For sharing/inspection, `create_validation_dataset.py` can generate a flat CSV:

- Columns: `Study, PMID, Experiment, Outcome of the experiment, Prediction`
- Each row = one paper–field comparison
- Used in the `Deliverables/` folder to communicate validation results (methods, ground truth analysis, and confusion-matrix summaries).

## Development

```bash
# Install dev dependencies
pip install -e .[dev]

# Run tests
pytest

# Format code
black .

# Lint
flake8 .
```

### Adding Features

- Services go in `app/services/`
- API routes in `app/api/routers/`
- CLI commands in `cli.py`
- Models in `app/api/models/`

## Troubleshooting

**Import errors:**
- Use Docker, or ensure virtual environment is activated
- Check Python version (3.8+)

**API not responding:**
```bash
docker compose ps
docker compose logs
```

**Missing API keys:**
- Check `.env` file or environment variables
- System will warn but continue (with limited functionality)

**Rate limiting:**
- NCBI enforces 3 requests/second. We throttle automatically.
- LLM providers have their own limits.
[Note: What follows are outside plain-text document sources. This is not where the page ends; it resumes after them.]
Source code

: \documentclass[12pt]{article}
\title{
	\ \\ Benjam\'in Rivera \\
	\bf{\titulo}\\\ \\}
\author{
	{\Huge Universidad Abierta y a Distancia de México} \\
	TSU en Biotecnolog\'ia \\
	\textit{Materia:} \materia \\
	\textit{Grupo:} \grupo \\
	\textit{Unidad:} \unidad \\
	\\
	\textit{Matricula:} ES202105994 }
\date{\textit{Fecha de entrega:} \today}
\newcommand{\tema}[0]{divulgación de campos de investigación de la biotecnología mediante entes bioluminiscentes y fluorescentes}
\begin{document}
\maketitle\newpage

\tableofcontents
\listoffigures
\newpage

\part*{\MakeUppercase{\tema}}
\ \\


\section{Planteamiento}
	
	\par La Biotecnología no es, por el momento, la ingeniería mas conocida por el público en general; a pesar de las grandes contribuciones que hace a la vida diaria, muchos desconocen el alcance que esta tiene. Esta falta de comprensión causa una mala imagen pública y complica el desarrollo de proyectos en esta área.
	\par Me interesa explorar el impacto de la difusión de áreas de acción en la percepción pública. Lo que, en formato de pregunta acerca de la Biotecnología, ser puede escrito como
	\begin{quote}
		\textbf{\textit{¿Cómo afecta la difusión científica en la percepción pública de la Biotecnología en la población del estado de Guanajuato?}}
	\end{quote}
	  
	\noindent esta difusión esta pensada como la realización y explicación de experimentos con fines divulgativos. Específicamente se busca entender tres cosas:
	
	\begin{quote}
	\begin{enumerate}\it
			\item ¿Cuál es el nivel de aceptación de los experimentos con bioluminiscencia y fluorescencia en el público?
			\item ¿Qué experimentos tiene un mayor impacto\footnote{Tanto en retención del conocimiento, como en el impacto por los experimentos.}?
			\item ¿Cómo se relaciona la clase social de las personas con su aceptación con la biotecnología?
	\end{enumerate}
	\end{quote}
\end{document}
Check your quota.

## Documentation

All documentation lives in the **[docs/](docs/)** folder:

- **[docs/README.md](docs/README.md)** – Index of all documentation
- **Getting started:** [QUICKSTART](docs/QUICKSTART.md), [SETUP_GUIDE](docs/SETUP_GUIDE.md), [QUICK_REFERENCE](docs/QUICK_REFERENCE.md)
- **Architecture:** [ARCHITECTURE](docs/ARCHITECTURE.md), [ARCHITECTURE_FLOW](docs/ARCHITECTURE_FLOW.md)
- **CLI:** [CLI_DOCUMENTATION](docs/CLI_DOCUMENTATION.md)
- **Features:** [RAG_GUIDE](docs/RAG_GUIDE.md), [CURATOR_TABLE_DESIGN](docs/CURATOR_TABLE_DESIGN.md), [CURATOR_TABLE_USER_GUIDE](docs/CURATOR_TABLE_USER_GUIDE.md)
- **Deployment:** [DOCKER_DEPLOYMENT](docs/DOCKER_DEPLOYMENT.md), [PRODUCTION_DEPLOYMENT](docs/PRODUCTION_DEPLOYMENT.md)
- **Development:** [TESTING](docs/TESTING.md)

When the API is running, interactive API docs: **http://localhost:8000/docs**

## License

MIT License - see [LICENSE](LICENSE) file.